Le Covid-19, un accélérateur de la réglementation environnementale ? Alors que le Medef demande un moratoire sur la préparation de nouvelles mesures environnementales, la fédération du Conseil, de l'ingénierie et du numérique (Cinov) se positionne à l’inverse. Dans un communiqué, le syndicat patronal estime que "la crise actuelle doit être un véritable accélérateur de transitions énergétique, écologique et numérique que doivent franchir nos sociétés".
Cette déclaration fait suite à la lettre ouverte émise par le président du Medef, Geoffroy Roux de Bézieux, à l’intention de la ministre de la Transition écologique Elisabeth Borne.
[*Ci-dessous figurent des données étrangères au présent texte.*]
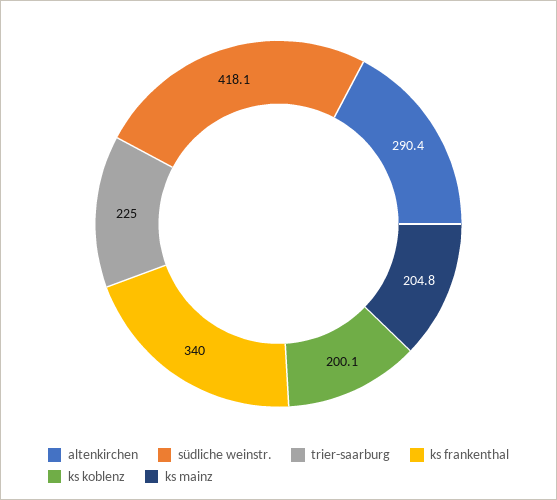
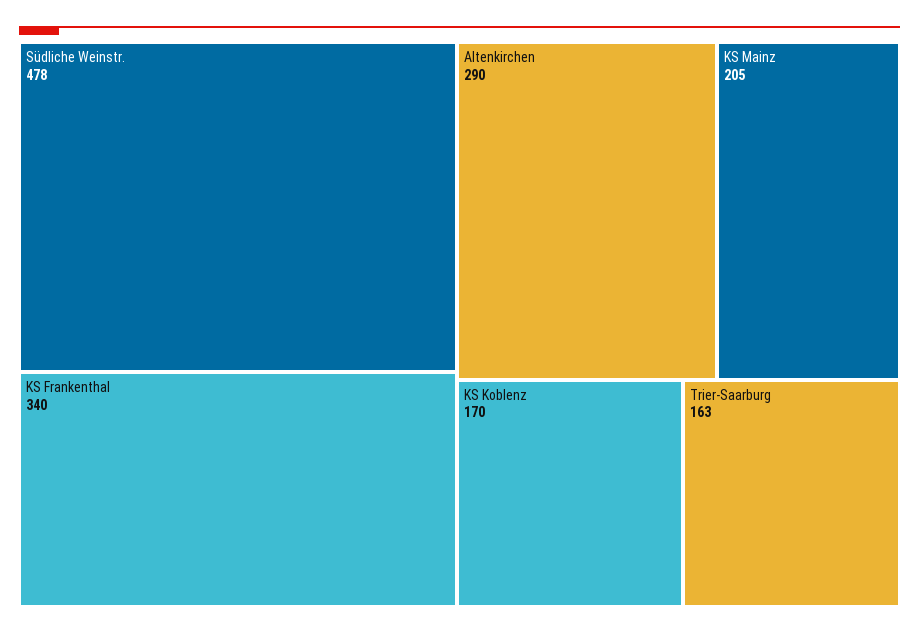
  {
    "altenkirchen": 290.4,
-   "südliche weinstr.": 418.1,
+   "südliche weinstr.": 478,
-   "trier-saarburg": 225,
+   "trier-saarburg": 163,
    "ks frankenthal": 340,
-   "ks koblenz": 200.1,
+   "ks koblenz": 170,
    "ks mainz": 204.8
  }

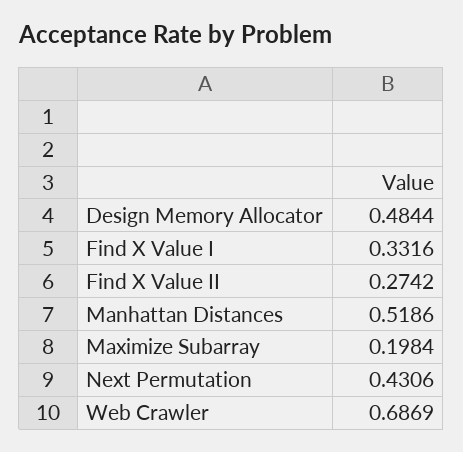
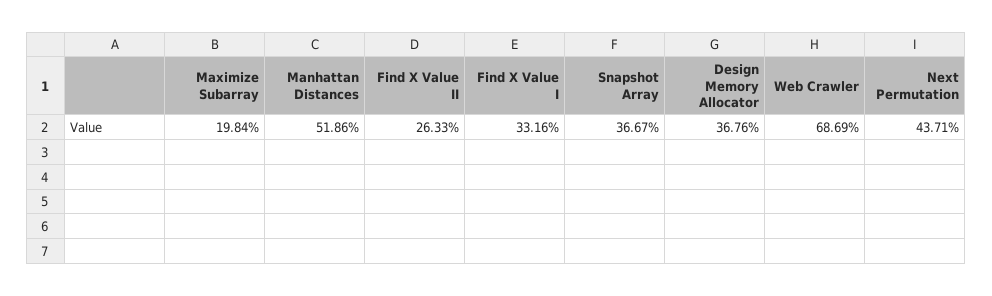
  {
-   "Design Memory Allocator": 0.4844,
+   "Design Memory Allocator": 0.3676,
    "Find X Value I": 0.3316,
-   "Find X Value II": 0.2742,
+   "Find X Value II": 0.2633,
    "Manhattan Distances": 0.5186,
    "Maximize Subarray": 0.1984,
-   "Next Permutation": 0.4306,
+   "Next Permutation": 0.4371,
-   "Web Crawler": 0.6869
+   "Web Crawler": 0.6869,
+   "Snapshot Array": 0.3667
  }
Celui-ci demandait "un moratoire de l'ordre de six mois" sur la préparation de nouvelles dispositions énergétiques et environnementales, notamment dans le cadre de la loi sur la lutte contre le gaspillage et l'économie circulaire.
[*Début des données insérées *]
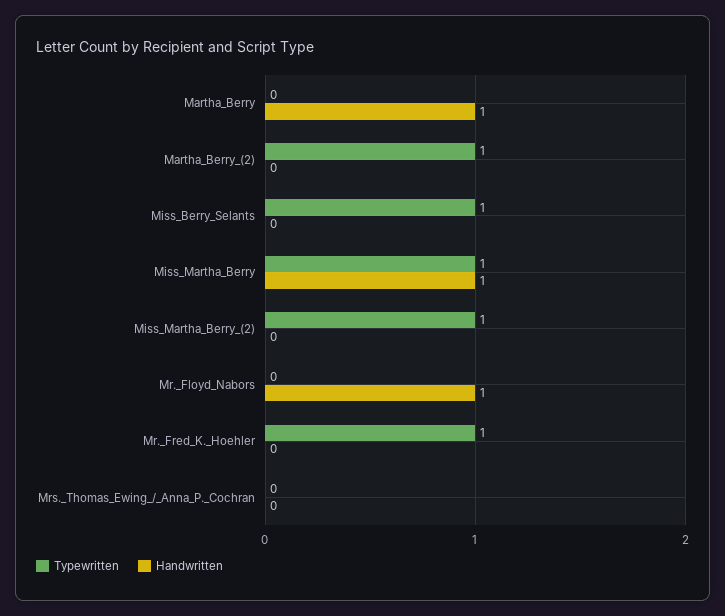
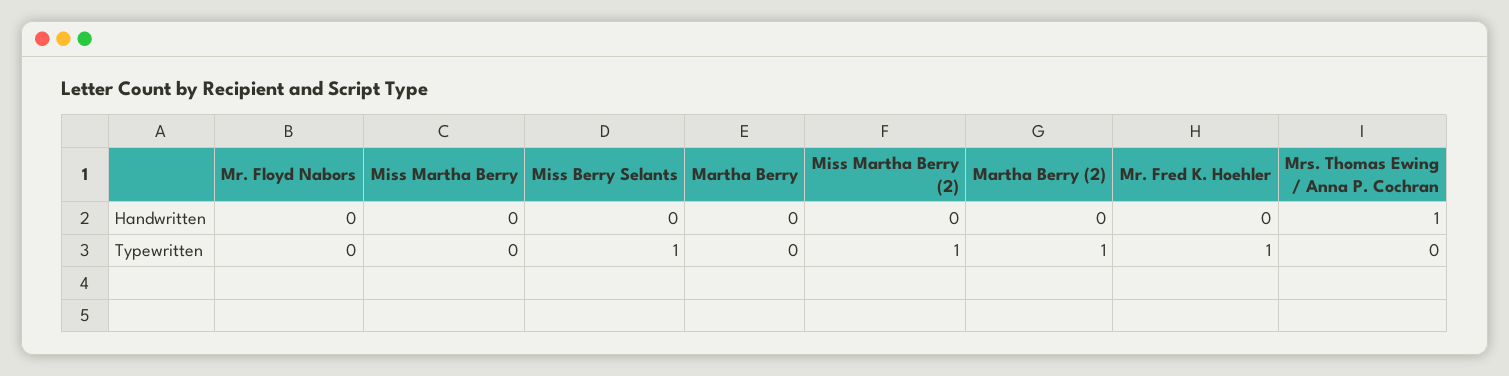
  {
    "Typewritten": {
      "Martha_Berry": 0,
      "Martha_Berry_(2)": 1,
      "Miss_Berry_Selants": 1,
-     "Miss_Martha_Berry": 1,
+     "Miss_Martha_Berry": 0,
      "Miss_Martha_Berry_(2)": 1,
      "Mr._Floyd_Nabors": 0,
      "Mr._Fred_K._Hoehler": 1,
      "Mrs._Thomas_Ewing_/_Anna_P._Cochran": 0
    },
    "Handwritten": {
-     "Martha_Berry": 1,
+     "Martha_Berry": 0,
      "Martha_Berry_(2)": 0,
      "Miss_Berry_Selants": 0,
-     "Miss_Martha_Berry": 1,
+     "Miss_Martha_Berry": 0,
      "Miss_Martha_Berry_(2)": 0,
-     "Mr._Floyd_Nabors": 1,
+     "Mr._Floyd_Nabors": 0,
      "Mr._Fred_K._Hoehler": 0,
-     "Mrs._Thomas_Ewing_/_Anna_P._Cochran": 0
+     "Mrs._Thomas_Ewing_/_Anna_P._Cochran": 1
    }
  }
"Aucune logique de moratoire" au gouvernement
"C'est totalement irresponsable, a déclaré le président du Cinov, Frédéric Lafage, selon un article du Moniteur. Ce n'est pas prendre la mesure des enjeux dans lesquels nous sommes." D’après lui, au contraire, les enjeux écologiques et sociétaux "transcendent la dimension économique et la dimension financière" de la crise.
"La crise actuelle montre que nous faisons les frais d'un manque d'anticipation d'un évènement prétendument imprévisible, présente l’organisation dans son communiqué. La crise environnementale et climatique est, quant à elle, bien plus prévisible; reculer les mesures de lutte et les mesures d'adaptation serait encore plus grave."
Un point de vue que semble partager le gouvernement, qui a affirmé n’avoir "aucune logique de moratoire", selon un article de Challenges. "Il n'y a pas de remise en question des objectifs et des mesures écologiques du gouvernement", a rassuré le ministère de la Transition écologique en réaction aux déclarations du Medef.